> The problem:
For each record below, write an exact copy.

> Stored items:
* * * * *
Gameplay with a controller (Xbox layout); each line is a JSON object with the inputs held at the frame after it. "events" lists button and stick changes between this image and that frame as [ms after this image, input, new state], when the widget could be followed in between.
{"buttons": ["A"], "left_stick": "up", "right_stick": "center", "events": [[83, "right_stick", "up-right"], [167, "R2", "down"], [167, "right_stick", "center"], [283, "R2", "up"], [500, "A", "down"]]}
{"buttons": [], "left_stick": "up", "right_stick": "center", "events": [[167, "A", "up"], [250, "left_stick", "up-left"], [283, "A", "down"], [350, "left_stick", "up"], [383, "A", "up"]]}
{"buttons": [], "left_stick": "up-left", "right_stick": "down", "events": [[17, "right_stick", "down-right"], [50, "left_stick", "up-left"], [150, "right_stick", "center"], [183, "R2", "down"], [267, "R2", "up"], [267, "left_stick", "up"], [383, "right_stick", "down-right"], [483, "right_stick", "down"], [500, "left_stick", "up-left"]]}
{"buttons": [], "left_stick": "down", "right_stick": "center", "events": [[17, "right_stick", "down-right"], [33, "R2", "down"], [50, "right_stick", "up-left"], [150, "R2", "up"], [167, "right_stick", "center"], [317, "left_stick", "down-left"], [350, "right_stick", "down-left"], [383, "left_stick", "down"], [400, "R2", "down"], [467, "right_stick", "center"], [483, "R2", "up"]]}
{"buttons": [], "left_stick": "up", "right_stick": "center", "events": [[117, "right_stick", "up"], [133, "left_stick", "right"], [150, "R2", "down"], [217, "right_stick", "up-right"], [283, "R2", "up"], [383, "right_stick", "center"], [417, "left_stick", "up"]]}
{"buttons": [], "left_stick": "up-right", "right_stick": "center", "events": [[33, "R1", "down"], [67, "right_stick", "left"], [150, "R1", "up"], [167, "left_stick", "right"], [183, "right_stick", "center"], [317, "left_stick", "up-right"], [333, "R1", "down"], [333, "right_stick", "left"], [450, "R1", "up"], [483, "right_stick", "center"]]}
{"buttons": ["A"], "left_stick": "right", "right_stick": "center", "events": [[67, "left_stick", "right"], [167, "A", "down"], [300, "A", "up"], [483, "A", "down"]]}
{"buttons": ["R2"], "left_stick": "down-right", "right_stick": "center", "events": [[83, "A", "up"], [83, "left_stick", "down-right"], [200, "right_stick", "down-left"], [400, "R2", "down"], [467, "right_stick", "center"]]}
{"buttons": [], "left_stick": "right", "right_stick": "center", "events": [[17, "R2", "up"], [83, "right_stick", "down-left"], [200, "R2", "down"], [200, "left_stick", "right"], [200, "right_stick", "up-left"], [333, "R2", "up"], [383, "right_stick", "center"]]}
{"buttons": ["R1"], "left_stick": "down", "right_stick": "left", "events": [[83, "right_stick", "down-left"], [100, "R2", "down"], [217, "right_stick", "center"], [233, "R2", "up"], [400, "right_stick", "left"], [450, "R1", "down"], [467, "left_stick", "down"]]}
* * * * *
> Answer section:
Gameplay with a controller (Xbox layout); each line is a JSON object with the inputs held at the frame after it. "events" lists button and stick changes between this image and that frame as [ms after this image, input, new state], when the widget could be followed in between.
{"buttons": ["A"], "left_stick": "up", "right_stick": "center", "events": [[83, "right_stick", "up-right"], [167, "R2", "down"], [167, "right_stick", "center"], [283, "R2", "up"], [500, "A", "down"]]}
{"buttons": [], "left_stick": "up", "right_stick": "center", "events": [[167, "A", "up"], [250, "left_stick", "up-left"], [283, "A", "down"], [350, "left_stick", "up"], [383, "A", "up"]]}
{"buttons": [], "left_stick": "up-left", "right_stick": "down", "events": [[17, "right_stick", "down-right"], [50, "left_stick", "up-left"], [150, "right_stick", "center"], [183, "R2", "down"], [267, "R2", "up"], [267, "left_stick", "up"], [383, "right_stick", "down-right"], [483, "right_stick", "down"], [500, "left_stick", "up-left"]]}
{"buttons": [], "left_stick": "down", "right_stick": "center", "events": [[17, "right_stick", "down-right"], [33, "R2", "down"], [50, "right_stick", "up-left"], [150, "R2", "up"], [167, "right_stick", "center"], [317, "left_stick", "down-left"], [350, "right_stick", "down-left"], [383, "left_stick", "down"], [400, "R2", "down"], [467, "right_stick", "center"], [483, "R2", "up"]]}
{"buttons": [], "left_stick": "up", "right_stick": "center", "events": [[117, "right_stick", "up"], [133, "left_stick", "right"], [150, "R2", "down"], [217, "right_stick", "up-right"], [283, "R2", "up"], [383, "right_stick", "center"], [417, "left_stick", "up"]]}
{"buttons": [], "left_stick": "up-right", "right_stick": "center", "events": [[33, "R1", "down"], [67, "right_stick", "left"], [150, "R1", "up"], [167, "left_stick", "right"], [183, "right_stick", "center"], [317, "left_stick", "up-right"], [333, "R1", "down"], [333, "right_stick", "left"], [450, "R1", "up"], [483, "right_stick", "center"]]}
{"buttons": ["A"], "left_stick": "right", "right_stick": "center", "events": [[67, "left_stick", "right"], [167, "A", "down"], [300, "A", "up"], [483, "A", "down"]]}
{"buttons": ["R2"], "left_stick": "down-right", "right_stick": "center", "events": [[83, "A", "up"], [83, "left_stick", "down-right"], [200, "right_stick", "down-left"], [400, "R2", "down"], [467, "right_stick", "center"]]}
{"buttons": [], "left_stick": "right", "right_stick": "center", "events": [[17, "R2", "up"], [83, "right_stick", "down-left"], [200, "R2", "down"], [200, "left_stick", "right"], [200, "right_stick", "up-left"], [333, "R2", "up"], [383, "right_stick", "center"]]}
{"buttons": ["R1"], "left_stick": "down", "right_stick": "left", "events": [[83, "right_stick", "down-left"], [100, "R2", "down"], [217, "right_stick", "center"], [233, "R2", "up"], [400, "right_stick", "left"], [450, "R1", "down"], [467, "left_stick", "down"]]}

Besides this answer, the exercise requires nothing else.